Historical population
| Census | Pop. | Note | %± |
| 1980 | 783 |  | — |
| 1990 | 875 |  | 11.7% |
| 2000 | 1,119 |  | 27.9% |
| 2010 | 1,254 |  | 12.1% |
| 2020 | 1,142 |  | −8.9% |
U.S. Decennial Census

===2010 census===
As of the census of 2010, there were 1,254 people, 480 households, and 327 families living in the village. The population density was 1409.0 PD/sqmi. There were 506 housing units at an average density of 568.5 /sqmi. The racial makeup of the village was 98.0% White, 0.2% African American, 0.3% Native American, 0.4% Asian, 0.3% from other races, and 0.8% from two or more races. Hispanic or Latino of any race were 1.1% of the population.

There were 480 households, of which 35.8% had children under the age of 18 living with them, 56.0% were married couples living together, 7.1% had a female householder with no husband present, 5.0% had a male householder with no wife present, and 31.9% were non-families. 24.6% of all households were made up of individuals, and 8.3% had someone living alone who was 65 years of age or older. The average household size was 2.60 and the average family size was 3.15.

The median age in the village was 37.6 years. 27.5% of residents were under the age of 18; 6.3% were between the ages of 18 and 24; 26.2% were from 25 to 44; 29.3% were from 45 to 64; and 10.9% were 65 years of age or older. The gender makeup of the village was 50.8% male and 49.2% female.

===2000 census===
At the 2000 census, there were 1,119 people, 398 households and 296 families living in the village. The population density was 1,292.0 per square mile (496.6/km^{2}). There were 408 housing units at an average density of 471.1 per square mile (181.1/km^{2}). The racial makeup of the village was 97.32% White, 0.36% Native American, 0.27% Asian, 0.09% from other races, and 1.97% from two or more races. Hispanic or Latino of any race were 1.79% of the population.

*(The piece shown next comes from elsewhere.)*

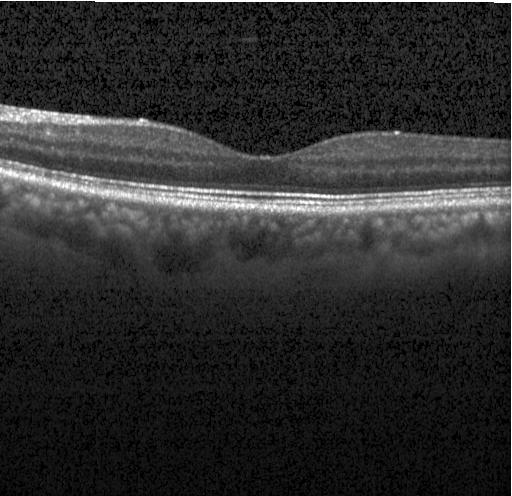
Spectral-domain OCT · acquired on a Heidelberg Spectralis · OCT line scan · through the macula. No CNV, no DME, and no drusen.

There were 398 households, of which 41.0% had children under the age of 18 living with them, 61.8% were married couples living together, 8.3% had a female householder with no husband present, and 25.4% were non-families. 18.6% of all households were made up of individuals, and 6.5% had someone living alone who was 65 years of age or older. The average household size was 2.80 and the average family size was 3.22.

30.3% of the population were under the age of 18, 6.7% from 18 to 24, 37.8% from 25 to 44, 17.1% from 45 to 64, and 8.1% who were 65 years of age or older. The median age was 33 years. For every 100 females, there were 103.1 males. For every 100 females age 18 and over, there were 100.5 males.

The median household income was $56,726 and the median family income was $63,000. Males had a median income of $39,250 versus $27,222 for females. The per capita income for the village was $21,886. About 1.3% of families and 2.8% of the population were below the poverty line, including 3.9% of those under age 18 and 3.8% of those age 65 or over.

==Education==
It is in the West Bend School District.

==Notable people==
- Joseph Chesak, Wisconsin businessman and legislator; worked in Newburg.
- Gilbert Vandercook, Wisconsin newspaper editor, lawyer, and legislator; was born in Newburg.